The concept wasn’t entirely new: mandolin-banjos with four doubled courses already existed. However, by 1920 a number of manufacturers had introduced four-string necks in various scales as the strummed banjo gradually became the rhythmic centerpiece of many bands. Full, ~27” necks became known as plectrum banjos, while shorter-necked variants became known as tenor banjos. (Descriptions such as “tango” or “melody” banjos existed as well; sometimes they were applied to tenor instruments, sometimes to four-string mandolin-scale variants). The tenor banjo initially featured 17 frets and a scale around 21”, but around the mid 1920s the norm shifted to 19 frets ad 23”. This shift, coinciding with the development of the full resonator, allowed for greater volume, sustain and snap in the tone.

This Bacon banjo, probably built in 1921, shows some slight departures from standard tenor design of the time. The scale is an extra-short 20”, which limits sustain and volume but allows exceptionally easy playability. The banjo has a trademark of early Bacons, an internal resonator built into the rim with f-holes in the back. This provides nowhere near the volume boost of a full, modern resonator, but it does provide an audible advantage over other contemporary banjos with entirely open backs. As a Special Grand Concert model, its appearance reflected its status at the pinnacle of the Bacon line: pearl inlays on both sides of the headstock, the fingerboard and the heel cap; multiple laminations on the neck; and black finish on the back of the resonator. The neck and rim are both made of holly, though curly maple was offered as an alternative.

As part of Bacon’s Professional line, however, the Special Grand Concert’s days were numbered by the time this example was built in 1921. Bacon would introduce its hugely successful Silver Bell line in 1923, complete with full resonator and modern tone ring, after which the Professional series would gradually morph into Bacon’s more affordable (and less decorated) group of models.

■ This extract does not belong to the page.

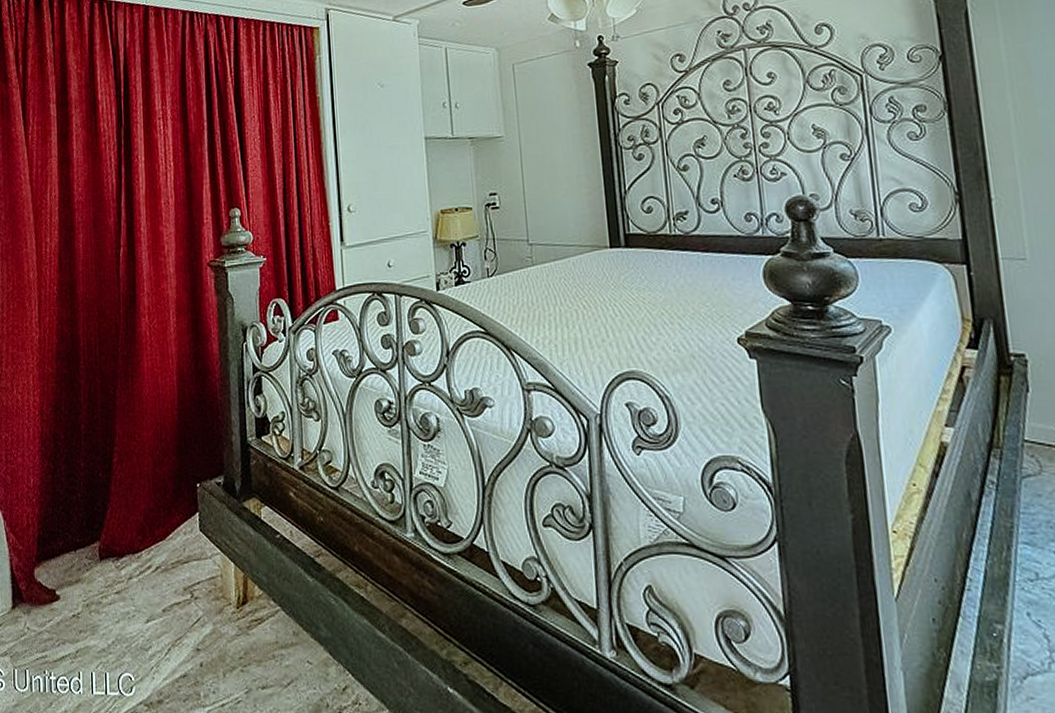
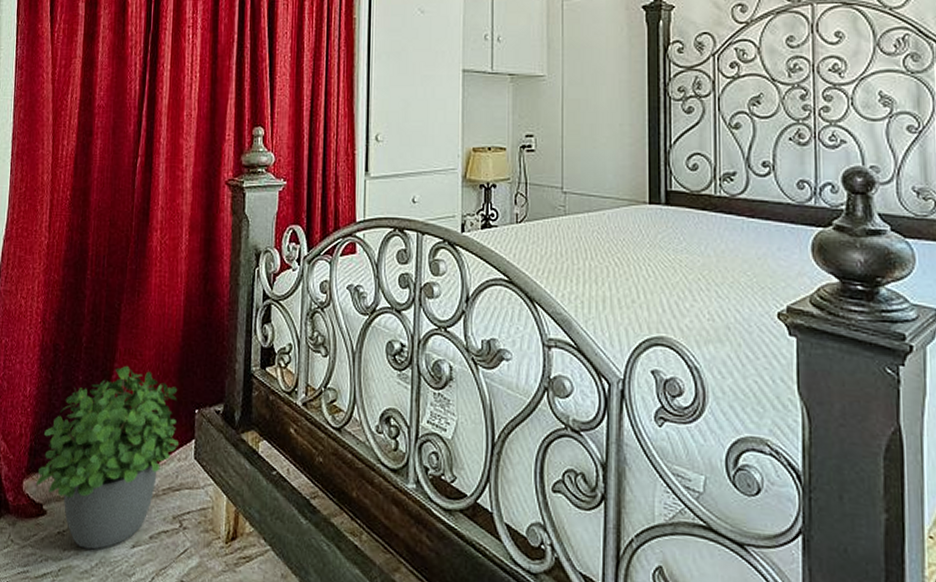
potted plant: none [48,449,183,628] -> present [37,366,178,550]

This was made possible by the opening of Bacon’s Groton, CT factory in 1920, which would continue to build instruments until its flooding by a tidal surge during the hurricane of 1938.

It has been commented that some early Groton banjos show unusual crudeness, or at least inconsistency, for such a high-end manufacturer as Bacon. This banjo supports this commentary, as the f-holes in the resonator are poorly shaped and appear to have been eyeballed rather than following a jig. The inlay, laminations and carving on the neck, however, are top-notch. I therefore believe that the rim was produced at Groton, where the workforce was still learning to build banjos in 1921, while the neck was produced somewhere else. There is some controversy over the origins of pre-1920 Bacons (and even those of the early 1920s) which I will not attempt to describe in full, but I do not believe that the Groton stamp on this banjo’s dowel tells the full story of its manufacture.

The banjo is in remarkably clean condition for its age, with just a couple of small dings on the headstock and one small chip to the heel cap. The tuners have been changed (possibly a long time ago) from friction pegs to planetary gears – a welcome upgrade in my opinion – and the tailpiece has been replaced. The rest of the parts appear to be original, and the instrument plays perfectly.